Но чтобы понять это состояние в конкретном случае Жанны д’Арк, нужно ещё отдать себе отчёт в различии, существующем между нею и даже самыми замечательными, самыми творчески активными представителями западного мистицизма. Дело в том, что никто никогда не наблюдал у неё тех явлений, которые обычно рассматриваются как сопровождающие экстаз – «состояние, при котором прерывается всякое сообщение с внешним миром», по определению Э. Бутру. Св. Тереза Авильская говорит об этом: «Ни одно чувство не остаётся незанятым, так, чтобы оно могло ещё действовать на что бы то ни было, внутренне или внешне… Тело бессильно; очень ясно ощущается, как уходит его естественное тепло; оно охлаждается… Глаза закрываются сами собой; а если их держать открытыми, они всё равно не видят почти ничего». Нечто похожее говорится в александрийской «Книге Мистерий» IV века, обычно приписываемой Иамблиху: «Те, на кого находит вдохновение, уже не владеют сами собой и не живут человеческой или животной жизнью… Знаки, которые у них появляются, бывают различны: движения тела или отдельных членов, или полный покой; иногда тело словно растёт, или раздувается, или поднимается в воздух; иногда наблюдается равномерная сила голоса, иногда эта сила меняется, прерываемая молчанием». Однажды, придя внезапно в состояние экстаза, Тереза в церкви упала наземь на глазах у всех присутствующих. У Жанны ничего подобного никто не видел никогда. А не заметить этого было бы нельзя: когда Наполеон пролежал несколько часов в эпилептическом припадке во время битвы под Эсслинг-Асперном, это видело множество людей. Во время штурма Турели Жанна ушла молиться в соседний виноградник и вернулась через семь или восемь минут – больше ничего.
Когда её современница Колетта Корбийская начинала говорить о Боге, она сначала произносила «ангельские слова», но через несколько мгновений пена выступала у неё на губах и она теряла дар речи. Жанна слышала Голоса во время допросов, по два, по три раза за один день и даже «чаще, чем она об этом говорила»; никто ничего не замечал.

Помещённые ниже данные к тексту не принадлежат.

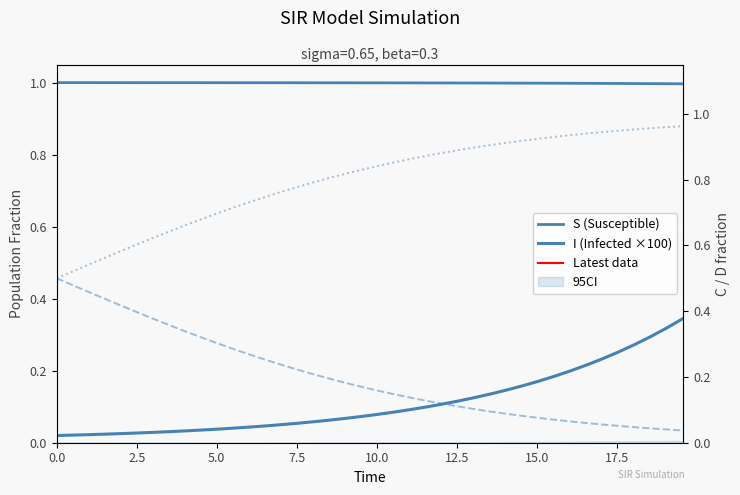

At how many categories does at least one series exceed 0?

40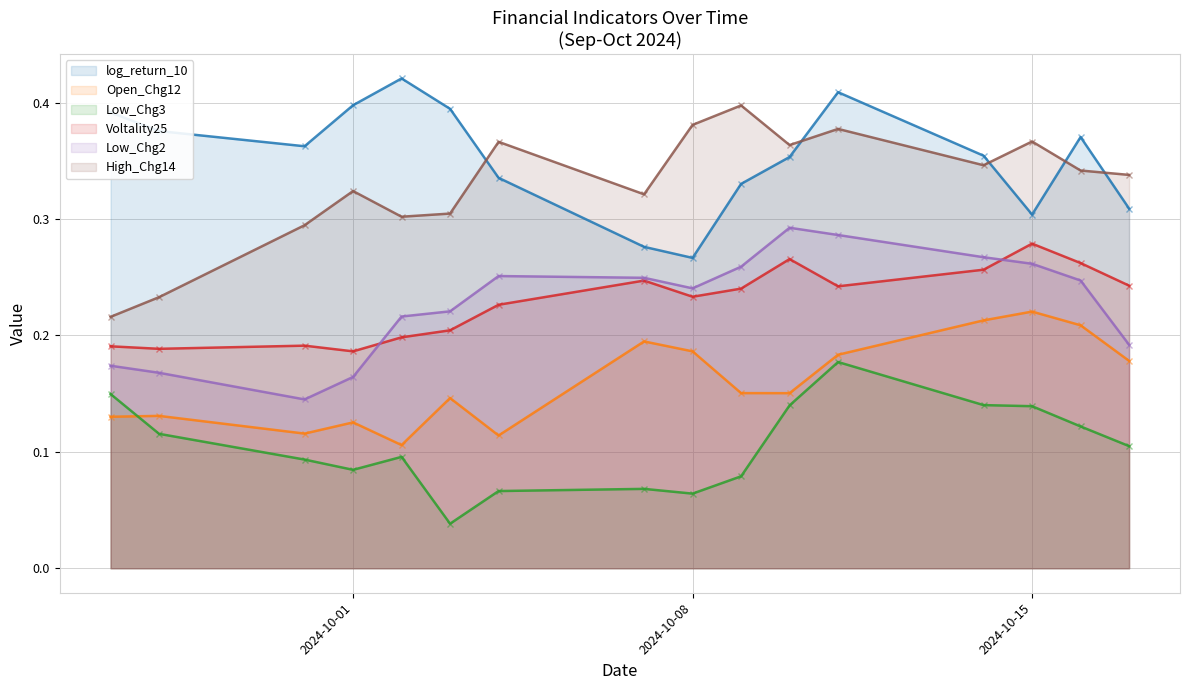

In Low_Chg3, how many points are lower than both neighbors (excluding endpoints)?

3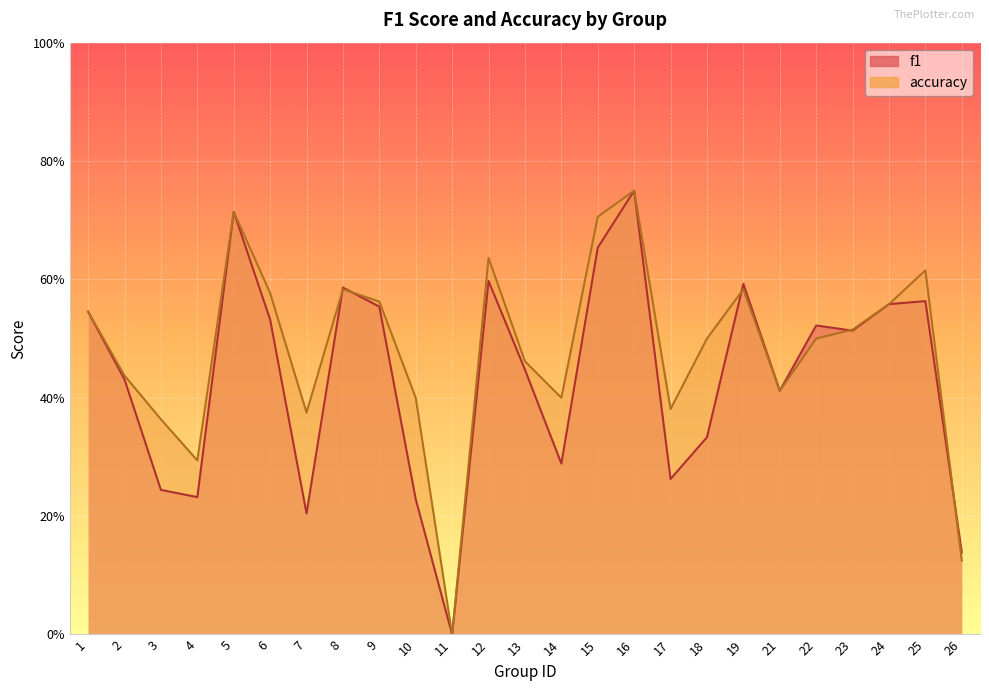

Reading left to right, what are all the values shown in this chart?

f1: 0.5	0.4	0.2	0.2	0.7	0.5	0.2	0.6	0.6	0.2	0.0	0.6	0.4	0.3	0.7	0.8	0.3	0.3	0.6	0.4	0.5	0.5	0.6	0.6	0.1
accuracy: 0.5	0.4	0.4	0.3	0.7	0.6	0.4	0.6	0.6	0.4	0.0	0.6	0.5	0.4	0.7	0.8	0.4	0.5	0.6	0.4	0.5	0.5	0.6	0.6	0.1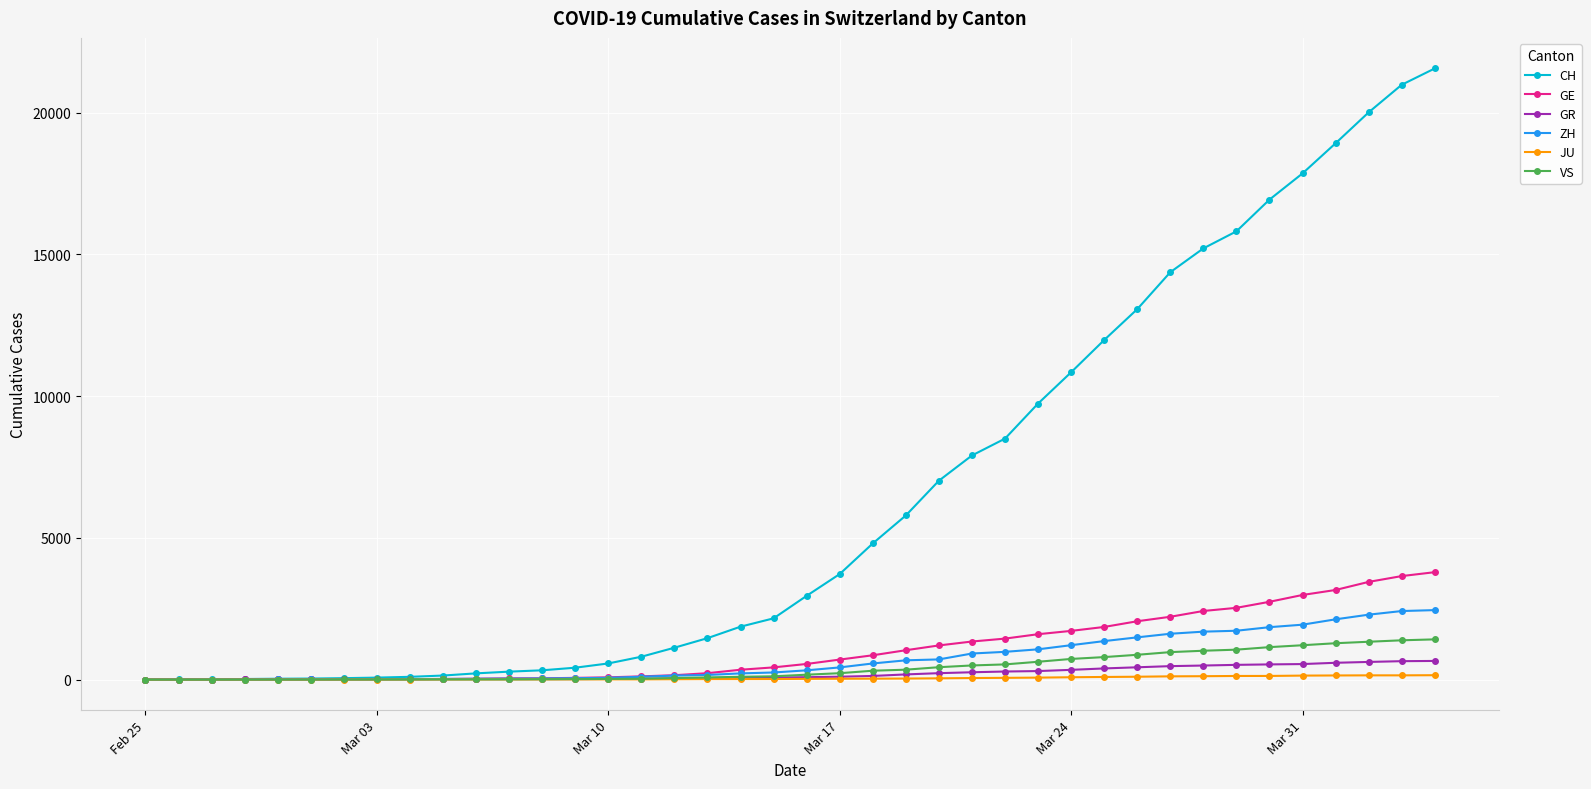

Which series has the largest total across all categories?

CH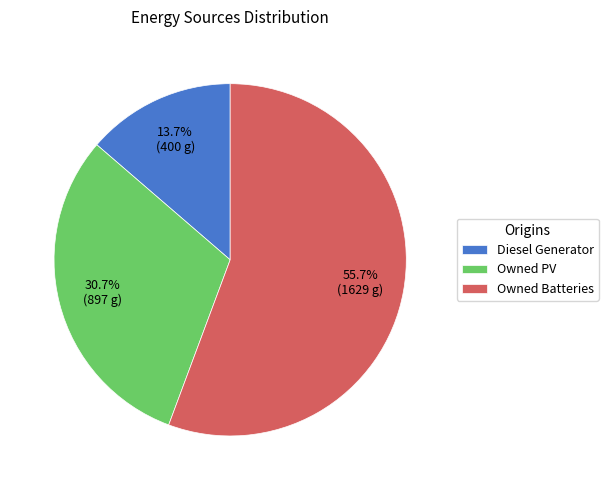

Combined, do Owned PV and Owned Batteries account for over 50%?

Yes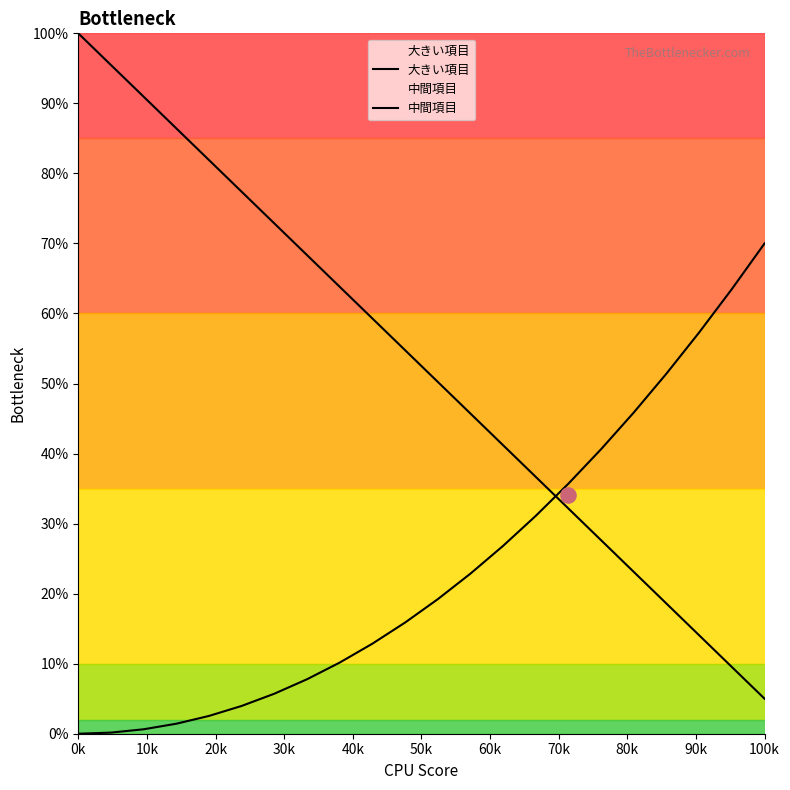

Which series reaches the minimum Y coordinate?

中間項目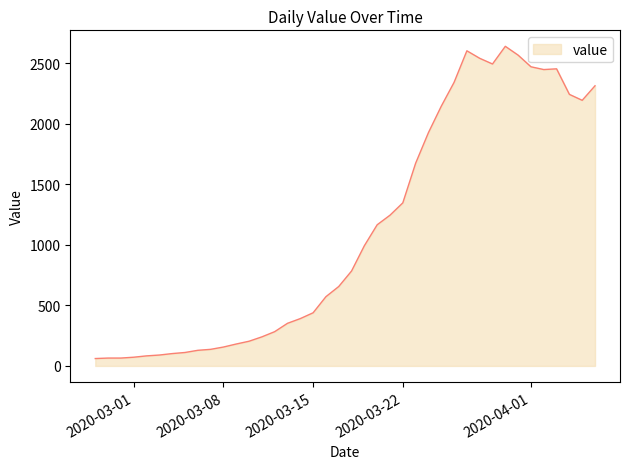

What is the maximum value shown in the chart?

2640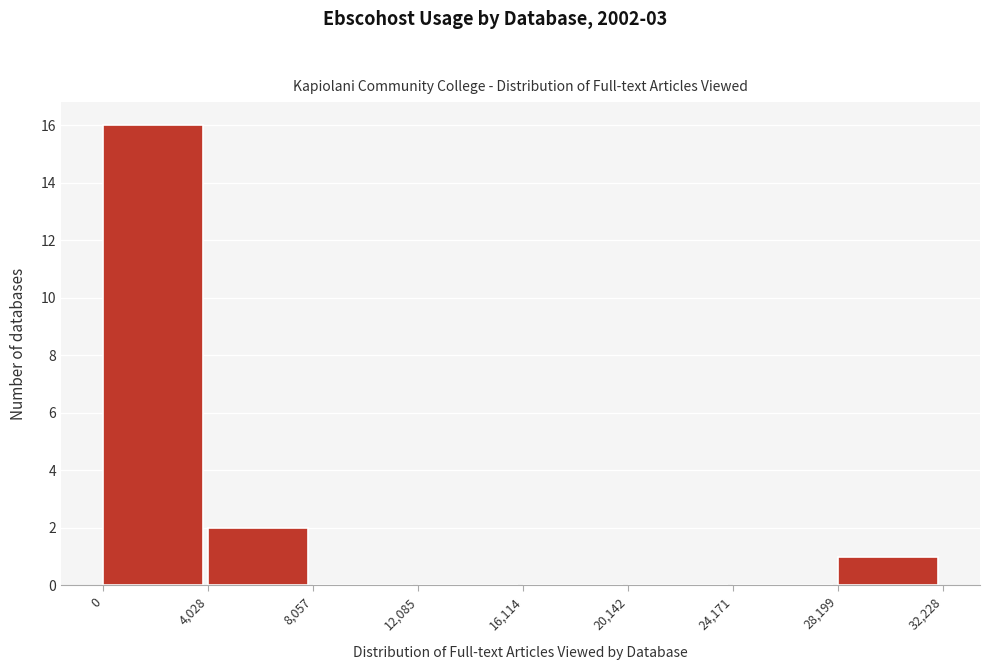

How tall is the bar that spans 28,199 to 32,228 on the x-axis? The values are not printed on the chart, so give them approximately, as read against the axis.

1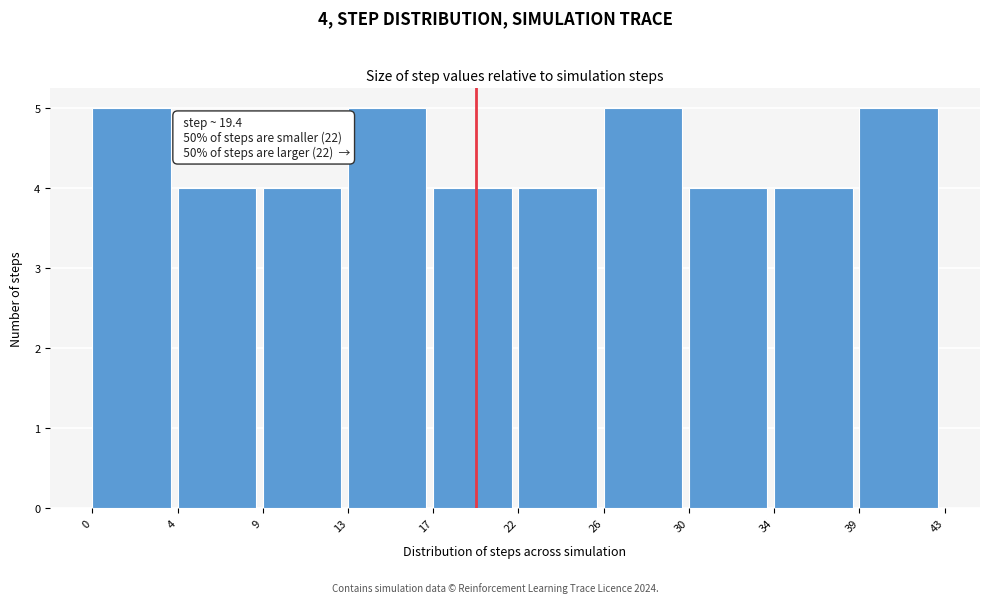

Reading left to right, list all the values displayed in this chart.

5	4	4	5	4	4	5	4	4	5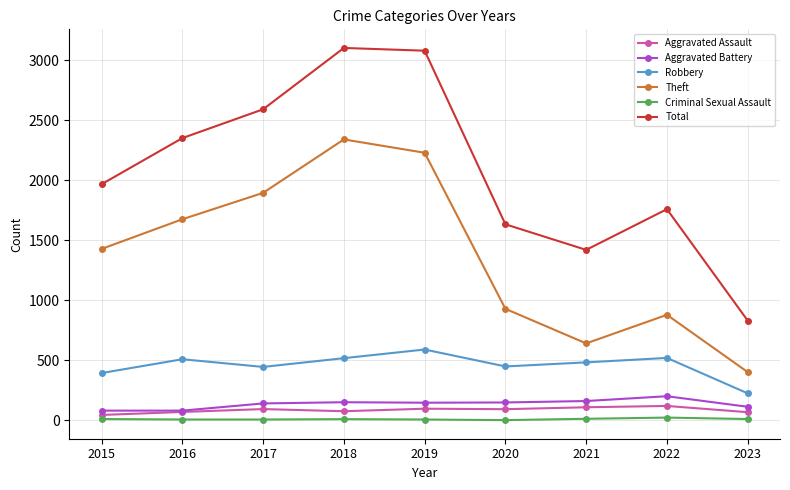

Between 2015 and 2023, which series saw the biggest shift?

Total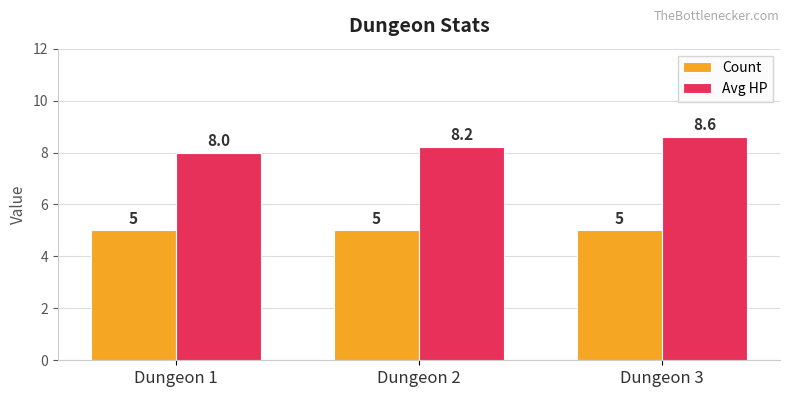

Which category has the lowest value in the Avg HP series?

Dungeon 1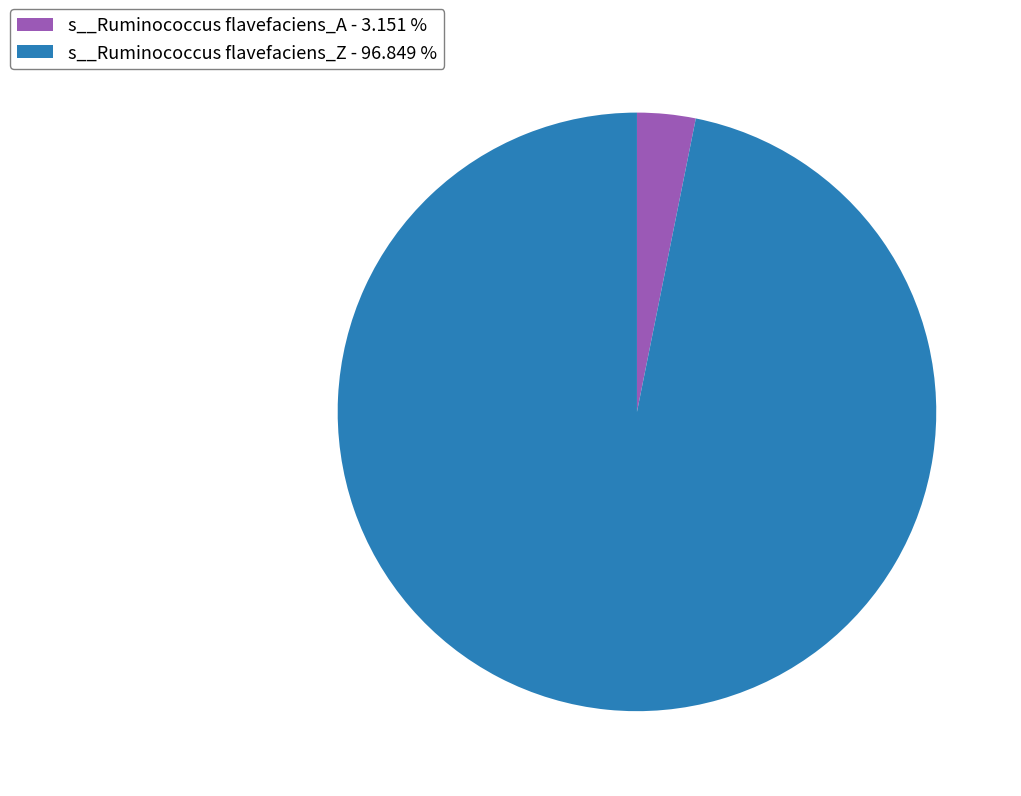

Does any single category account for the majority?

Yes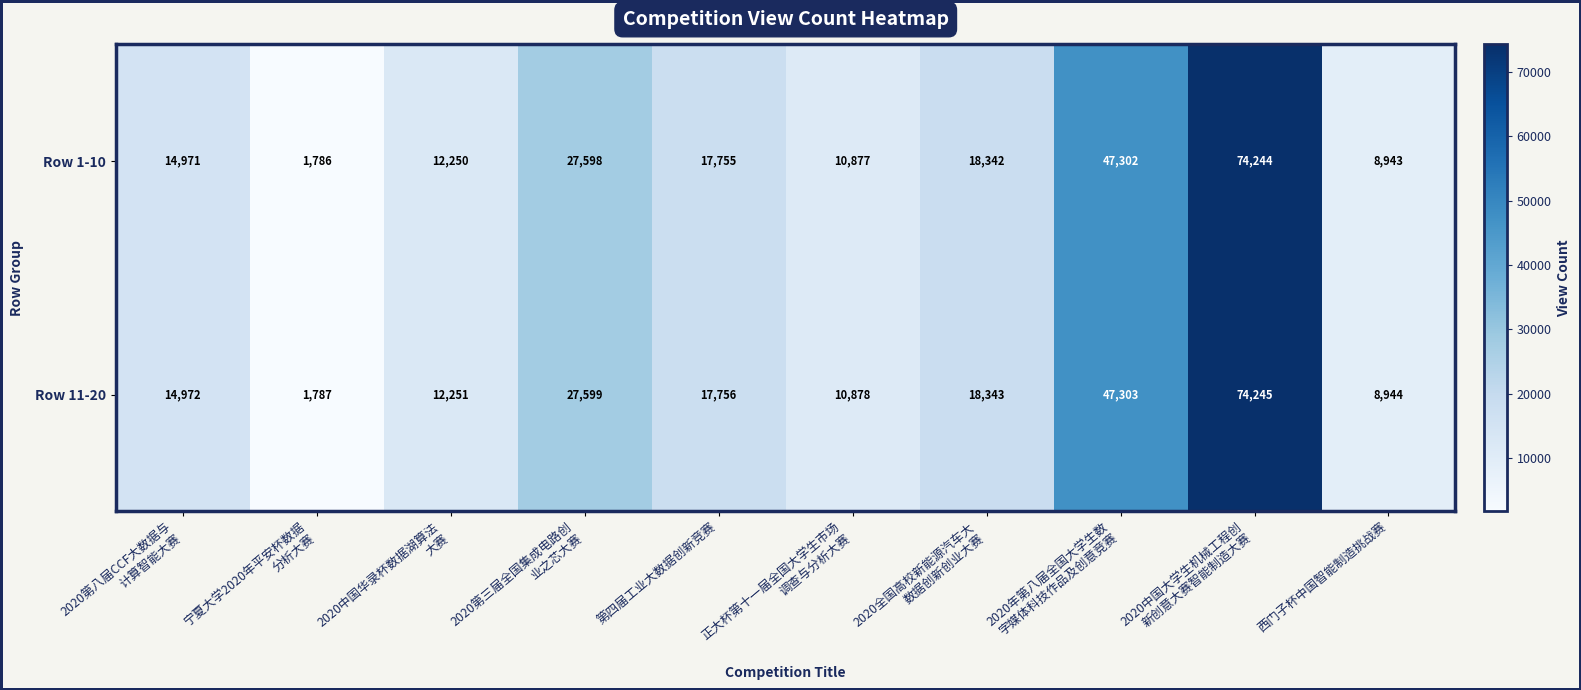

Rank the series by their average value, from highest to lowest.

Row 11-20, Row 1-10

Один только раз д’Олон, может быть, уловил что-то – во время приступа на Сен-Пьер-Ле-Мутье, когда она сняла шлем, прежде чем сказать ему, что её окружает пятьдесят тысяч ангелов: этот жест – снять шлем – можно на худой конец истолковать как жест «возвращения». Но это, во всяком случае, совсем не похоже на состояние полного отсутствия, в котором пробыл Сократ целую ночь во время осады Потилеи или св. Франциск в БоргоСан-Сепулькро, когда вокруг него теснилась толпа, а он не видел и не слышал ничего.